Sentiment Analysis
Sentiment Analysis refers to opinion mining where contextual mining of text is done to extract subjective information to gain an understanding of polarity or emotional reaction of people towards a particular product, event or service.
A Real Life Example Where Sentiment Analysis Has Been Used
The sentiment analysis technique was used to measure public opinion to various policy announcements by the US President before the 2012 presidential election. They strategized and planned better by quickly visualizing the sentiment behind everything from posts to news articles.
Building A Sentiment Analysis Tool For Twitter Using Python
Twitter is a famous social media site and a perfect fit for running sentiment analysis test.

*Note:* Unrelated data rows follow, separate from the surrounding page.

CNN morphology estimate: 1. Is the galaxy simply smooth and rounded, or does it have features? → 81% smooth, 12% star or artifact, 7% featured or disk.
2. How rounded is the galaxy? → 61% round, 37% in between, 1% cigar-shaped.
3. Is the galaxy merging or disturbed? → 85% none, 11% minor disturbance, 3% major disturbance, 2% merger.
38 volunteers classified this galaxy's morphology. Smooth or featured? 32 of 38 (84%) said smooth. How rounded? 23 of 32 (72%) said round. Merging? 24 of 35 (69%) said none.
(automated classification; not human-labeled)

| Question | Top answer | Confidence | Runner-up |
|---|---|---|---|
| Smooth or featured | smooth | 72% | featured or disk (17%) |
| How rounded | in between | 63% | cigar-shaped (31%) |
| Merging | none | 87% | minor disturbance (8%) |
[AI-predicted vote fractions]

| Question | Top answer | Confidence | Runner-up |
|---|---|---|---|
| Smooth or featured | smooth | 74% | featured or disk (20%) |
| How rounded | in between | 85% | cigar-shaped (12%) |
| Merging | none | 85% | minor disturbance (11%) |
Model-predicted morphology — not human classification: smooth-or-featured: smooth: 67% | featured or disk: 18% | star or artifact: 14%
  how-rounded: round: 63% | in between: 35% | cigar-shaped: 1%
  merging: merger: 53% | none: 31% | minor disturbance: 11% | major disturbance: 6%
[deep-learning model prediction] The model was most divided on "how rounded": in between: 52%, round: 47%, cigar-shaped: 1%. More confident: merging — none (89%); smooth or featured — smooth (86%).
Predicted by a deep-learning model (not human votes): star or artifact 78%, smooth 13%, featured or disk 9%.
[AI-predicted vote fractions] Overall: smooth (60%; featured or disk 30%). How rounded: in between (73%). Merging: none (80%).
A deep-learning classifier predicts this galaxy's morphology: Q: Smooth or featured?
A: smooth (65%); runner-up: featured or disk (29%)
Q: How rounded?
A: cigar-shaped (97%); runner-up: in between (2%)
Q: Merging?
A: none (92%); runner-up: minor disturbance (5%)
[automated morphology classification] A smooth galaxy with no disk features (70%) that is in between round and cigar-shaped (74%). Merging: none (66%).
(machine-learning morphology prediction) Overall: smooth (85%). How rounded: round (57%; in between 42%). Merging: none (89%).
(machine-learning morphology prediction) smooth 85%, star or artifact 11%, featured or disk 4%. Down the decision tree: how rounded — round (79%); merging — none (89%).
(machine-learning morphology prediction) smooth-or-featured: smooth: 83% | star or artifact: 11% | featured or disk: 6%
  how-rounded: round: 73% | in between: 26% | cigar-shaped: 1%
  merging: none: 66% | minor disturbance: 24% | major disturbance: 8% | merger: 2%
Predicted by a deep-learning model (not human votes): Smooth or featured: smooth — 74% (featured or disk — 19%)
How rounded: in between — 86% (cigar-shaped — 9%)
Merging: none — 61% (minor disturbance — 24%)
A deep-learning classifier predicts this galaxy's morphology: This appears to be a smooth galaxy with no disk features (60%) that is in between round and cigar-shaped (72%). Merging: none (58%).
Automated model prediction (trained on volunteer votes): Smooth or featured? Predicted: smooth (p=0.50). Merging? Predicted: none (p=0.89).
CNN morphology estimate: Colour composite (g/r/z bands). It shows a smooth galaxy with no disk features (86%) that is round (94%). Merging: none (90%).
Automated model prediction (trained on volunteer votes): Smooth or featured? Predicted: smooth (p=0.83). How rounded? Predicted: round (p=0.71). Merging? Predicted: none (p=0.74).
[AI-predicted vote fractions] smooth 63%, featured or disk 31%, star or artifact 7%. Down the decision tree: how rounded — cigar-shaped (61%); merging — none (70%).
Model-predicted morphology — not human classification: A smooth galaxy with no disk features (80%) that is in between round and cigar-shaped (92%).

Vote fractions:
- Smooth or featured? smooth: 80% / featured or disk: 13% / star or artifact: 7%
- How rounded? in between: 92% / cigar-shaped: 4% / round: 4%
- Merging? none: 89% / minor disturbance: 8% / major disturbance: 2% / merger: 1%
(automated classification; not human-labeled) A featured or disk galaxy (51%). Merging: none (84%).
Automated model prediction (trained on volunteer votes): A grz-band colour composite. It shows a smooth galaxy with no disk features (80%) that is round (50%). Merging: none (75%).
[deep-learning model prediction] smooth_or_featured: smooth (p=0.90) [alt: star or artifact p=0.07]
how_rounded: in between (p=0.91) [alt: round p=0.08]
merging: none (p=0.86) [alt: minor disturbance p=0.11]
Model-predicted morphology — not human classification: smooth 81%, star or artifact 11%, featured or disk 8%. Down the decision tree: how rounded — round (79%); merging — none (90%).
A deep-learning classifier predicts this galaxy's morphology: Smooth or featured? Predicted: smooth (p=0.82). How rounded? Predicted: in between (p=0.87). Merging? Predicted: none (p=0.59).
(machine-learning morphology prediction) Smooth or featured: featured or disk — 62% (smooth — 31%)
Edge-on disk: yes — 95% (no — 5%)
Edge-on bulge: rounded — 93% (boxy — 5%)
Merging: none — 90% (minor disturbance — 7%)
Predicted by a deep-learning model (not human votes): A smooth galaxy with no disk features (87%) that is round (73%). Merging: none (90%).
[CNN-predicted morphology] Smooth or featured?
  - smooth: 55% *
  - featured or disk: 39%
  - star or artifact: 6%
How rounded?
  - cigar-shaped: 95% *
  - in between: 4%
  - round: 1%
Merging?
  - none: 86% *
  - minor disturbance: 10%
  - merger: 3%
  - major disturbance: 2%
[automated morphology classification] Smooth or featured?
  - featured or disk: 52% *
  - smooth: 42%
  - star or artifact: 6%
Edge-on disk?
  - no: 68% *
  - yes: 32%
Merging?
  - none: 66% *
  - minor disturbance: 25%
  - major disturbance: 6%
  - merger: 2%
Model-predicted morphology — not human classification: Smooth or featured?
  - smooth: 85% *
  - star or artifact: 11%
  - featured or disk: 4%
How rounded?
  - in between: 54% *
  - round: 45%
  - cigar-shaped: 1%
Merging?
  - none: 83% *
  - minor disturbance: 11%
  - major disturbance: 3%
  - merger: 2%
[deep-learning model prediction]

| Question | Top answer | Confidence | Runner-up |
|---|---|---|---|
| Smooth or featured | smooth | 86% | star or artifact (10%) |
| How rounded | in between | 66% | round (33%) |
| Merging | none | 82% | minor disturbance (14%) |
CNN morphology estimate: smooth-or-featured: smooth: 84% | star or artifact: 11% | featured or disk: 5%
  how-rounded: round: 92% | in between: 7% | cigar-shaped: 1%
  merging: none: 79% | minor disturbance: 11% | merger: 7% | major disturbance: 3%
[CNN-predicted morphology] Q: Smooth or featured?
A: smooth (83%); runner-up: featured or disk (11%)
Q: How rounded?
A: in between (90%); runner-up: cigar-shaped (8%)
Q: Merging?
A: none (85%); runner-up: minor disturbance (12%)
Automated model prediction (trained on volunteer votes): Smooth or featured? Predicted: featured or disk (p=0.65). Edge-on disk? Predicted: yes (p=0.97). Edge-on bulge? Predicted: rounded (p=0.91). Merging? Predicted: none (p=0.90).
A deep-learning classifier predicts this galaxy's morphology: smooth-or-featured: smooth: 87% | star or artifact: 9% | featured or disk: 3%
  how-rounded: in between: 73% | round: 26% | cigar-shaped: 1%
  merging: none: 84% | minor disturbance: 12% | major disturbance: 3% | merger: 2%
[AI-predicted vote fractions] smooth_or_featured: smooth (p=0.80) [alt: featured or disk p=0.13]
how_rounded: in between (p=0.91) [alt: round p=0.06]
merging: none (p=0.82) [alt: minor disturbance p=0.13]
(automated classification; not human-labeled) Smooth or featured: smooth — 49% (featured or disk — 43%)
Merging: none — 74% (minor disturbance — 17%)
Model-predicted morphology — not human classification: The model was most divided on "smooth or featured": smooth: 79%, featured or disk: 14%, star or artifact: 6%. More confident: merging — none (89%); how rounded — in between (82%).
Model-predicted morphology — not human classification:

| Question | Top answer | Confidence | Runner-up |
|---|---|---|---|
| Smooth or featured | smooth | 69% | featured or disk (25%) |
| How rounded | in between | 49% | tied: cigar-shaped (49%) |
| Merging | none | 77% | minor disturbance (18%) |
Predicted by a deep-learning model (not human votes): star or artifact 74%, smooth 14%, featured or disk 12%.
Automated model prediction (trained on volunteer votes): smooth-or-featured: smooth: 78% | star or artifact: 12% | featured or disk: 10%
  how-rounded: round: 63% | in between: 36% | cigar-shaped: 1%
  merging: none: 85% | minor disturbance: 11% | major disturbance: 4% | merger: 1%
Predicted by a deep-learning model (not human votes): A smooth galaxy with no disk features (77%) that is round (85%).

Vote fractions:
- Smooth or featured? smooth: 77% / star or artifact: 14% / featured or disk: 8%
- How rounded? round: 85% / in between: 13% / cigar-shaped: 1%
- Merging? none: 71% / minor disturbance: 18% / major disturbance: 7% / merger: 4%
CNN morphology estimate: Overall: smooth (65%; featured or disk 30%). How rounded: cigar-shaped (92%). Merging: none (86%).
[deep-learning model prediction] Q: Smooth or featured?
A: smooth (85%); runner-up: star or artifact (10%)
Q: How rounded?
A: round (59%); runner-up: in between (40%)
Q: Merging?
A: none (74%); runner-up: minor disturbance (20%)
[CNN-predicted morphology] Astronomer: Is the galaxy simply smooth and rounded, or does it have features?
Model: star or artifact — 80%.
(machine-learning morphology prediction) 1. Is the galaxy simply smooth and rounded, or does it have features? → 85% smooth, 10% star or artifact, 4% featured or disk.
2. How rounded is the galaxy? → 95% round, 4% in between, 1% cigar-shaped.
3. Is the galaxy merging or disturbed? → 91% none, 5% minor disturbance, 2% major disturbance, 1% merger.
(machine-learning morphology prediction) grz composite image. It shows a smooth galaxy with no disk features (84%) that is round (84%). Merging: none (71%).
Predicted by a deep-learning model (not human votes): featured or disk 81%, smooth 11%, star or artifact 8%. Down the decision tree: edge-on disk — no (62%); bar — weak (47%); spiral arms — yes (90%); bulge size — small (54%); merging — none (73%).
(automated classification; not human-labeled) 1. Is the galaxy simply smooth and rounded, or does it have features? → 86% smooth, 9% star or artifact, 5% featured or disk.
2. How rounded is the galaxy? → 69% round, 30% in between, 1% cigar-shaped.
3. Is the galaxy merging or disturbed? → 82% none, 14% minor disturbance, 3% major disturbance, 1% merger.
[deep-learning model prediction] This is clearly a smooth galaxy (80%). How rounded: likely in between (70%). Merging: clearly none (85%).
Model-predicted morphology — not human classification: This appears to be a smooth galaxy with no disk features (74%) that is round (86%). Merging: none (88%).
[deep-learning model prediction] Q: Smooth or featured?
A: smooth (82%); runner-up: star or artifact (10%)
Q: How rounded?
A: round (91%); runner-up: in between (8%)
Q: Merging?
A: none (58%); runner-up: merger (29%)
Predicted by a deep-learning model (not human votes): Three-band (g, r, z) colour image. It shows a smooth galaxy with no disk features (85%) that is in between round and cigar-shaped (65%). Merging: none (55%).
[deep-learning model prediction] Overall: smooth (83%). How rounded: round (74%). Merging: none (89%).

Here we start with a simple python code for mining public opinion on Twitter.
The steps involved in the Python script are:-
i) We gather Tweets using the Twitter API.
ii) We use AYLIEN Text Analysis API to analyze their sentiment.
iii) Visualize the results using matplotlib.
iv) Save the result in a CSV file for reporting and analysis.
What we gain from the code:-
i) Understanding and measuring the public’s reaction and opinion to events on Twitter.
ii) Identify negative mentions of your competitor and use it for generating sales
Pre-requisites
Installing the libraries and getting API keys :
i) Install the following libraries ( It can be done with pip):
- tweepy (to gather Tweets)
- aylien-apiclient (to analyze the sentiment of the Tweets)
- matplotlib (to visualize the results)
ii) Get API Keys for the following :
- API keys for Twitter :
You can get it from Twitter Developer.
Here is a reference – https://developer.twitter.com/en/community
(You can also use the free Twitter plan)
- API keys for AYLIEN
You can get it by signing up for Text API.
Here is a reference – https://developer.aylien.com/signup
(You can also use the free Text API plan)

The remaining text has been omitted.